4 out of 5 stars
This was such a cute book. I am not sure how I actually made it to adulthood without ever having read Roald Dahl’s Matilda, but I somehow did. Matilda was one of my favorite films when I was a child, so it was fun to revisit the story through the original source.
I am sure almost everyone is familiar with the story—Matilda, neglected wonder-kid, learns to read at a very young age and seeks refuge in books to escape her horrid family. She reads everything her local library has to offer from Dickens, to Hemingway, to Conrad. Although Matilda’s family present substantial obstacles in the story, she doesn’t meet her real nemesis until she starts school at Crunchem Hall and first encounters Miss Trunchbull.
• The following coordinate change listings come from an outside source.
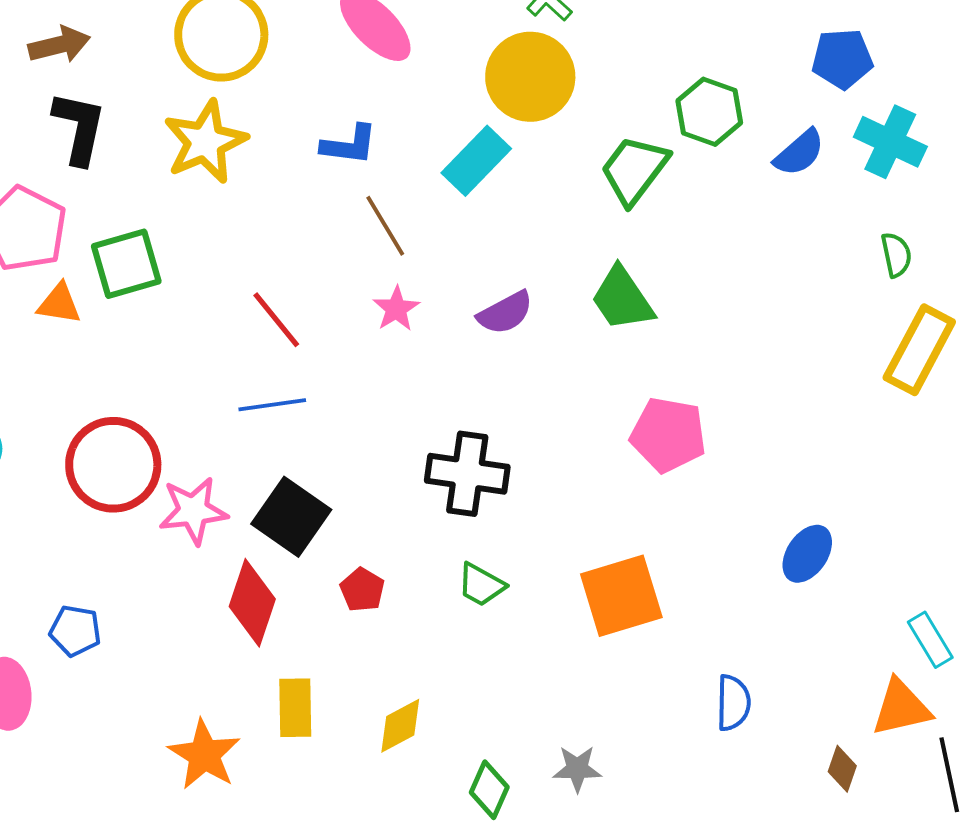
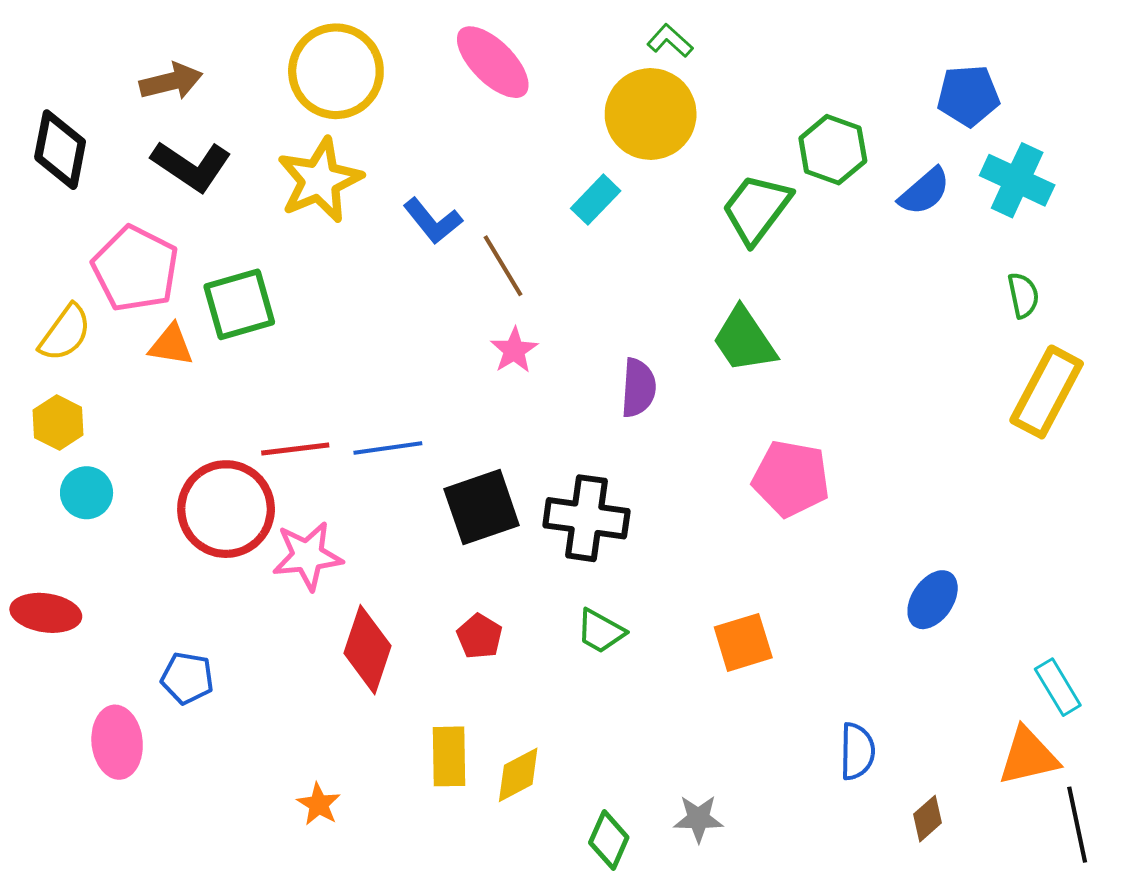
black L-shape: (79, 128) -> (191, 166), turned 112
blue L-shape: (349, 145) -> (433, 221), moved, turned 44
cyan rectangle: (476, 161) -> (596, 200), size x0.7
purple semicircle: (505, 313) -> (638, 388), moved, turned -58
red line: (276, 320) -> (295, 449), moved, turned -58
black square: (291, 517) -> (482, 507), moved, turned 36
orange square: (621, 596) -> (743, 642), size x0.7
yellow rectangle: (295, 708) -> (449, 756), moved
orange star: (204, 755) -> (319, 804), size x0.6
brown diamond: (842, 769) -> (927, 819), moved, turned 30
The description of The Trunchbull was superb and made me laugh out loud:
“Her face, I’m afraid, was neither a thing of beauty nor a joy forever. She had an obstinate chin, a cruel mouth and small arrogant eyes. And as for her clothes . . . they were, to say the least, extremely odd.”
Aside from Matilda, Miss Honey was one of my favorite characters in the book. In comparison with the film, I felt that Miss Honey was a bit more assertive in the book. From what I remember of the film, she was quite a sweet and meek character, but in the book, she stands up to Matilda’s parents and is less of a shrinking violet than I thought she would be.
It’s easy to see why Dahl’s books are classic children’s literature. His descriptions have that absurd and silly quality that children really enjoy. I like the fact that Matilda seems to know no limitations. I really like the fact that Matilda is an exceptional and self-assured female character. She is unapologetic for her intelligence without being boastful. I think those are really good traits for a character to possess in a children’s book, especially when said character is the heroine.
I really enjoyed reading this. It was a nice escape in the evenings and brought many smiles to my face. If you have some little ones in your life who are in need of gifts, I think Dahl’s books are just as enjoyable today as they were 25 years ago.